= Prompt 1 =
List every line in the listing below that contains the word "local", matching case exactly.

= Source extract =

┌──

Exception — solicitation to fifteen or fewer shareholders

(1.1) Despite subsection (1), a person may solicit proxies, other than by or on behalf of the management of the corporation, without sending a dissident’s proxy circular, if the total number of shareholders whose proxies are solicited is fifteen or fewer, two or more joint holders being counted as one shareholder.

Exception — solicitation by public broadcast

(1.2) Despite subsection (1), a person may solicit proxies, other than by or on behalf of the management of the corporation, without sending a dissident’s proxy circular if the solicitation is, in the prescribed circumstances, conveyed by public broadcast, speech or publication.

Copy to Director

(2) A person required to send a management proxy circular or dissident’s proxy circular shall send concurrently a copy of it to the Director together with a statement in prescribed form, the form of proxy, any other documents for use in connection with the meeting and, in the case of a management proxy circular, a copy of the notice of meeting.

Offence

(3) A person who fails to comply with subsections (1) and (2) is guilty of an offence and liable on summary conviction to a fine not exceeding five thousand dollars or to imprisonment for a term not exceeding six months or to both, whether or not the body corporate has been prosecuted or convicted.

└──

= Dataset content =
┌──

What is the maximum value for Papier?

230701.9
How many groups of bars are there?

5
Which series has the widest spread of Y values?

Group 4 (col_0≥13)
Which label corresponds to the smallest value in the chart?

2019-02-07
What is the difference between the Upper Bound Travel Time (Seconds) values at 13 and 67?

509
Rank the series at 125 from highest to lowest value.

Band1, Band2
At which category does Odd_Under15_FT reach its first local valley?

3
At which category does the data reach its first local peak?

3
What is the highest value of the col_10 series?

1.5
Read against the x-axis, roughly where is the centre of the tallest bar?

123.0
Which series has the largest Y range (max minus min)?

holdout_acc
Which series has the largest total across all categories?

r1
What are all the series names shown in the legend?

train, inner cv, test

└──

= Prompt 2 =
Reproduce verbatim the passage of the proxy solicitation provisions above from "Exception — solicitation to" to "speech or publication.".

= Problem solution 1 =
At which category does Odd_Under15_FT reach its first local valley?
At which category does the data reach its first local peak?

= Problem solution 2 =
Exception — solicitation to fifteen or fewer shareholders

(1.1) Despite subsection (1), a person may solicit proxies, other than by or on behalf of the management of the corporation, without sending a dissident’s proxy circular, if the total number of shareholders whose proxies are solicited is fifteen or fewer, two or more joint holders being counted as one shareholder.

Exception — solicitation by public broadcast

(1.2) Despite subsection (1), a person may solicit proxies, other than by or on behalf of the management of the corporation, without sending a dissident’s proxy circular if the solicitation is, in the prescribed circumstances, conveyed by public broadcast, speech or publication.